Я помню, когда мне сказали, что один из наших пассажиров измерял свой пульс после каждого приема пищи, а были они весьма плотными и морской болезнью не страдал, я с трудом дождалась, пока мне на него укажут, чтобы я могла понаблюдать за ним. Если бы он присматривал за моим пульсом, а не за собственным, я бы не могла быть более заинтересованной. С каждым днем я беспокоилась все больше и больше, так что я с трудом сдерживалась, чтобы не спросить его, уменьшался ли его пульс до еды и возрастал ли после, или же был неизменным с утра до вечера.
Затем, почти утратив свой интерес к этому человеку, я обратила свое внимание на другого он вел учет количества сделанных за день шагов. Но и он, в свою очередь, стал мне менее интересен после того, как я узнала, что одна из пассажирок, очень терзаемая морской болезнью, ни разу еще не раздевалась с того дня, когда она покинула свой дом в Нью-Йорке.
Я совершенно уверена мы все утонем, доверительно сообщила она мне, и я решила утонуть одетой!
После этих ее слов я ничуть не удивлялась тому, почему она так страдала от морской болезни.
Одна семья, которая путешествовала из Нью-Йорка в Париж, везла с собой маленького серебристого скайтерьера с довольно необычной кличкой «Дом, милый дом». К счастью для самой собаки, а также для тех, кому приходилось общаться с ней, они сократили его имя до Хоуми.
Проезд Хоуми был оплачен, но, согласно корабельным правилам, забота о нем лежала на мяснике, чем его хозяева были крайне недовольны. Хоуми не привык к такой суровой жизни, и единственное его счастье было в том, что ему разрешили выходить на палубу. Разрешение было предоставлено с условием, что каждый раз, когда Хоуми будет лаять, он немедленно будет уведен вниз. Я опасаюсь, что многие часы своего заключения Хоуми провел у нашей двери, поскольку при каждом упоминании о крысах, он сразу же начинал энергично копать, сопровождая свои отчаянные попытки короткими и громкими лаями. Каждый день мы с тревогой отмечали, что Хоуми становится все худее и худее. Мы поражались тому похудению, которое постигло его в апартаментах мясника, и, в конечном счете, морской болезни, переживать которую он, как и некоторые из пассажиров, предпочитал в пределах каюты. Ближе к концу рейса, когда нам подали колбасу и с гамбургский стейк, очень многие, так, чтобы никто не слышал, интересовались, видел ли кто-нибудь в тот день Хоуми. В этих перешептываниях звучало столько беспокойства, что иногда мне думалось, что они скорее были больше пропитаны личным беспокойством, а вовсе не симпатией к маленькой собачке.

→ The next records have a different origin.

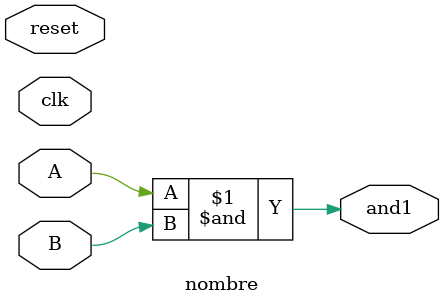
<source format=v>
module nombre (
    input wire clk,
    input wire reset,
    input wire A,  // Cambiado a entrada
    input wire B,  // Cambiado a entrada
    output wire and1     // Salida correcta
);

    // Operación lógica para la salida
    assign and1 = A & B;

endmodule
</source>
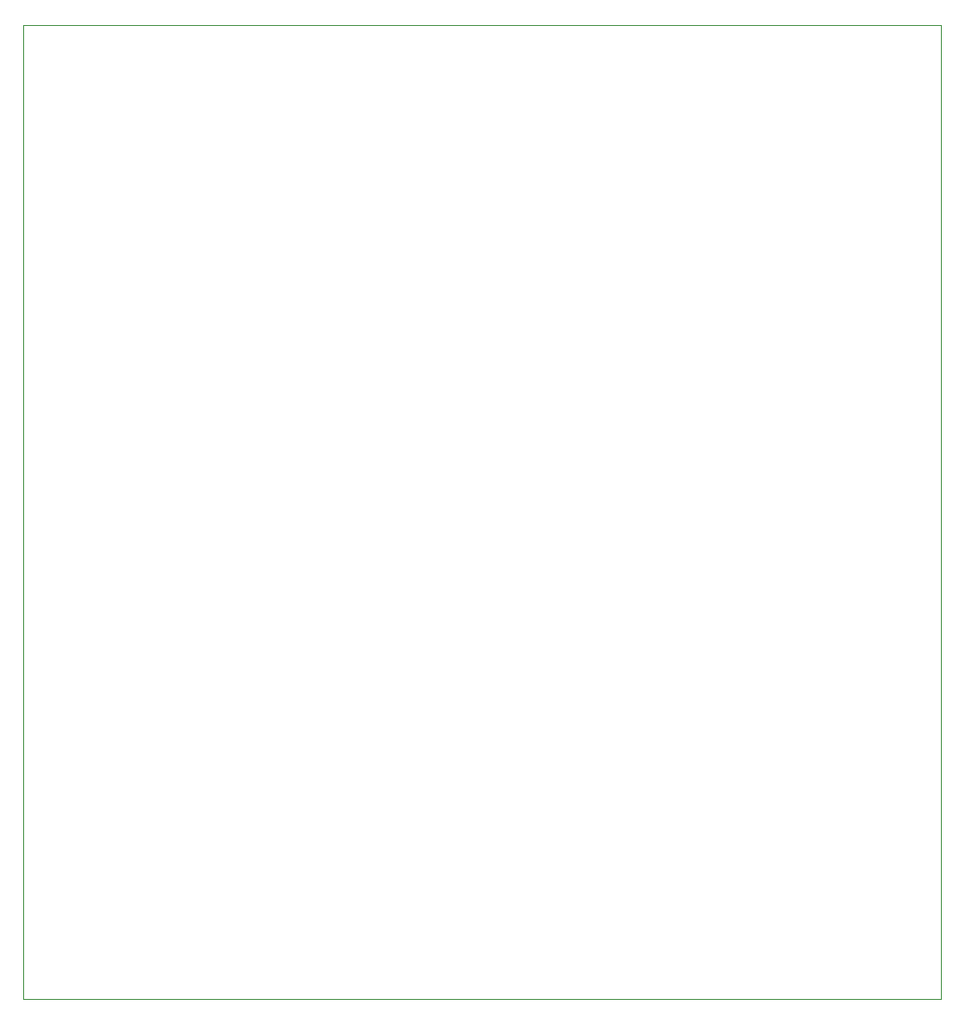
<source format=gbr>
%TF.GenerationSoftware,KiCad,Pcbnew,(6.0.9)*%
%TF.CreationDate,2023-01-08T11:03:24-08:00*%
%TF.ProjectId,CNC_Foamcutter_Control_Board,434e435f-466f-4616-9d63-75747465725f,rev?*%
%TF.SameCoordinates,Original*%
%TF.FileFunction,Profile,NP*%
%FSLAX46Y46*%
G04 Gerber Fmt 4.6, Leading zero omitted, Abs format (unit mm)*
G04 Created by KiCad (PCBNEW (6.0.9)) date 2023-01-08 11:03:24*
%MOMM*%
%LPD*%
G01*
G04 APERTURE LIST*
%TA.AperFunction,Profile*%
%ADD10C,0.100000*%
%TD*%
G04 APERTURE END LIST*
D10*
X96520000Y-54610000D02*
X180340000Y-54610000D01*
X180340000Y-54610000D02*
X180340000Y-143510000D01*
X180340000Y-143510000D02*
X96520000Y-143510000D01*
X96520000Y-143510000D02*
X96520000Y-54610000D01*
M02*

</source>
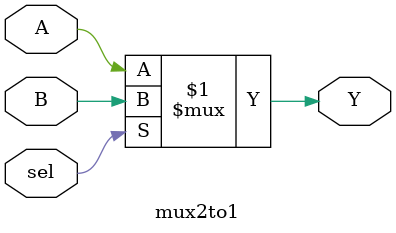
<source format=v>
`timescale 1us/100ns
module mux2to1 (
    input wire A,    // Input 1
    input wire B,    // Input 2
    input wire sel,  // Select signal
    output wire Y    // Output
);

    // If sel is 0, Y = A; if sel is 1, Y = B
    assign Y = sel ? B : A;

endmodule

</source>
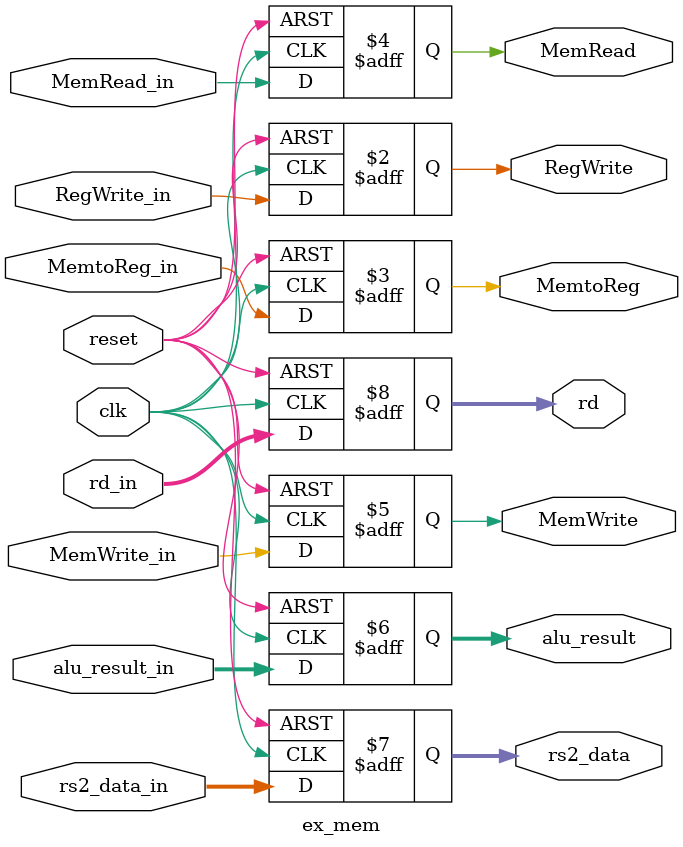
<source format=v>
module ex_mem(
    input clk, reset,
    input RegWrite_in, MemtoReg_in, MemRead_in, MemWrite_in,
    input [31:0] alu_result_in, rs2_data_in,
    input [4:0] rd_in,
    output reg RegWrite, MemtoReg, MemRead, MemWrite,
    output reg [31:0] alu_result, rs2_data,
    output reg [4:0] rd
);
always @(posedge clk or posedge reset) begin
    if (reset) begin
        RegWrite <= 0; MemtoReg <= 0;
        MemRead <= 0; MemWrite <= 0;
        alu_result <= 0; rs2_data <= 0; rd <= 0;
    end else begin
        RegWrite <= RegWrite_in;
        MemtoReg <= MemtoReg_in;
        MemRead <= MemRead_in;
        MemWrite <= MemWrite_in;
        alu_result <= alu_result_in;
        rs2_data <= rs2_data_in;
        rd <= rd_in;
    end
end
endmodule

</source>
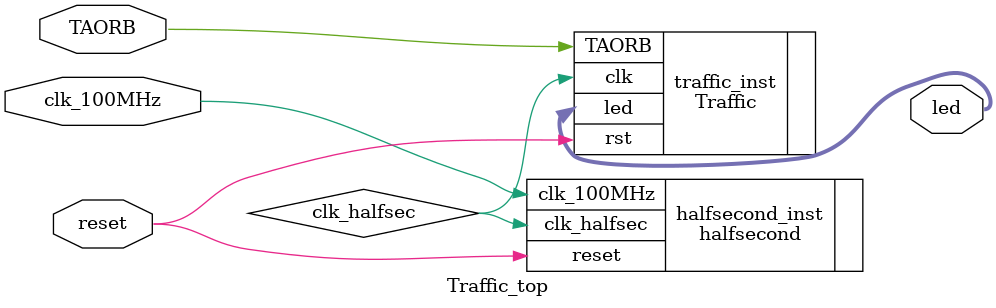
<source format=sv>
`timescale 1ns / 1ps

module Traffic_top (
    input logic clk_100MHz,  // 100 MHz clock input
    input logic reset,       // Reset signal
    input logic TAORB,       // Traffic selector input
    output logic [5:0] led   // LED output to represent traffic lights
);

    // Internal signal for half-second clock
    logic clk_halfsec;

    // Instantiate the halfsecond module to generate a half-second clock
    halfsecond halfsecond_inst (
        .clk_100MHz(clk_100MHz),
        .reset(reset),
        .clk_halfsec(clk_halfsec)
    );

    // Instantiate the Traffic module, using clk_halfsec as the clock
    Traffic traffic_inst (
        .clk(clk_halfsec),
        .rst(reset),
        .TAORB(TAORB),
        .led(led)
    );

endmodule
</source>
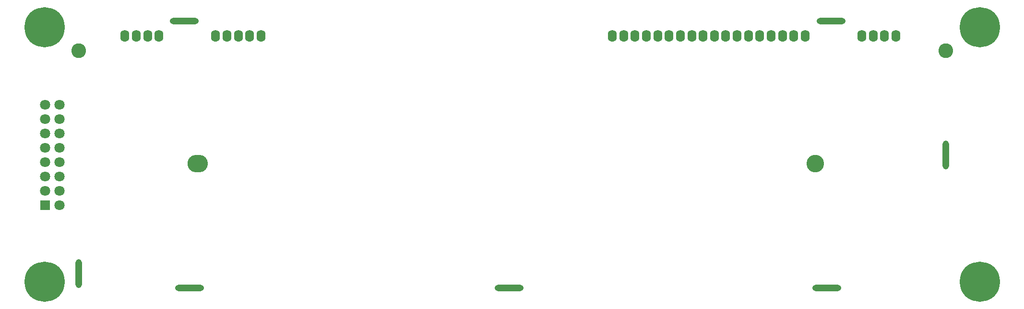
<source format=gts>
G04*
G04 #@! TF.GenerationSoftware,Altium Limited,Altium Designer,22.1.2 (22)*
G04*
G04 Layer_Color=8388736*
%FSLAX25Y25*%
%MOIN*%
G70*
G04*
G04 #@! TF.SameCoordinates,DF75A293-B8B3-40F9-85AC-AEAE4A76D7A3*
G04*
G04*
G04 #@! TF.FilePolarity,Negative*
G04*
G01*
G75*
%ADD12O,0.20085X0.04337*%
%ADD13O,0.14179X0.12211*%
%ADD14O,0.04337X0.20085*%
%ADD15O,0.06266X0.08274*%
%ADD16C,0.12211*%
%ADD17C,0.10243*%
%ADD18C,0.27959*%
%ADD19C,0.07093*%
%ADD20R,0.07093X0.07093*%
D12*
X120473Y15256D02*
D03*
X116929Y201279D02*
D03*
X562992Y15256D02*
D03*
X342520D02*
D03*
X565945Y201279D02*
D03*
D13*
X125984Y101870D02*
D03*
D14*
X43307Y25098D02*
D03*
X645669Y107776D02*
D03*
D15*
X611024Y190846D02*
D03*
X603150D02*
D03*
X595276D02*
D03*
X587402D02*
D03*
X548032D02*
D03*
X540158D02*
D03*
X532284D02*
D03*
X524410D02*
D03*
X516536D02*
D03*
X508662D02*
D03*
X500788D02*
D03*
X492914D02*
D03*
X485040D02*
D03*
X477166D02*
D03*
X453544D02*
D03*
X469292D02*
D03*
X461418D02*
D03*
X445670D02*
D03*
X437796D02*
D03*
X429922D02*
D03*
X422048D02*
D03*
X414174D02*
D03*
X83464D02*
D03*
X170079D02*
D03*
X162205D02*
D03*
X154331D02*
D03*
X146457D02*
D03*
X138583D02*
D03*
X99212D02*
D03*
X91338D02*
D03*
X75590D02*
D03*
D16*
X555118Y101870D02*
D03*
D17*
X43307Y180610D02*
D03*
X645669D02*
D03*
D18*
X19685Y19685D02*
D03*
X669291D02*
D03*
Y196850D02*
D03*
X19685D02*
D03*
D19*
X30000Y143000D02*
D03*
X20000D02*
D03*
Y133000D02*
D03*
X30000D02*
D03*
Y123000D02*
D03*
X20000D02*
D03*
Y113000D02*
D03*
X30000D02*
D03*
Y103000D02*
D03*
X20000D02*
D03*
Y93000D02*
D03*
X30000D02*
D03*
Y83000D02*
D03*
X20000D02*
D03*
X30000Y73000D02*
D03*
D20*
X20000D02*
D03*
M02*

</source>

По мере того, как разные развлечения приедались, капитан Алберс, чтобы порадовать нас, всегда изобретал нечто новенькое. Каждый вечер после ужина он рисовал на карточке несколько строк по числу сидевших за столом пассажиров. Затем он отмечал одну из них и сворачивал карточку так, чтобы отметки не было видно. После этого карточка пускалась по кругу, и каждый джентльмен вписывал в строку свое имя.
Затем карточка возвращалась к капитану, и, затаив дыхание, мы ждали его вердикта. Тот из джентльменов, чье имя находилось в отмеченной строке, оплачивал общий счет за сигары или выпивку.
Кроме того, велось много разговоров о том неверном представлении, которое многие граждане других стран имеют об Америке и американцах. Кто-то заметил, что большинство иностранцев не могут сказать, где находятся Соединенные Штаты.
Есть и такие, которые думают, что Соединенные Штаты это маленький остров с несколькими домами, сказал капитан Алберс. Однажды в мой дом, находящийся возле верфи в Хобокене, из Германии пришло письмо с таким адресом -
«КАПИТАНУ АЛБЕРСУ, АМЕРИКА, ДОМ 1»А я из Германии получил с таким, произнес самый застенчивый из сидевших за столом джентльменов, он даже покраснел от звука собственного голоса -
«ХОБОКЕН, НАПРОТИВ СОЕДИНЕННЫХ ШТАТОВ»Во время ланча 21-го ноября кто-то крикнул, что видит землю. Та быстрота, с которой все, покинув столы, выскочили на палубу, наверняка многократно превышала быстроту спутников Колумба в тот момент, когда они увидели Америку. Не знаю, почему, но я твердо уверена, что рассматривала эту далекую и туманную землю с намного большим интересом, чем самый красивый пейзаж мира.
Всего за несколько минут палубы наполнились множеством взволнованных и возбужденных людей. Словно, остановившись в каком-нибудь порту, пароход взял на борт новых пассажиров. Мы никак не могли понять, как так вышло, что все они, отбыв из Нью-Йорка, наслаждались (?) собственным уединением с того самого дня, как покинули этот порт.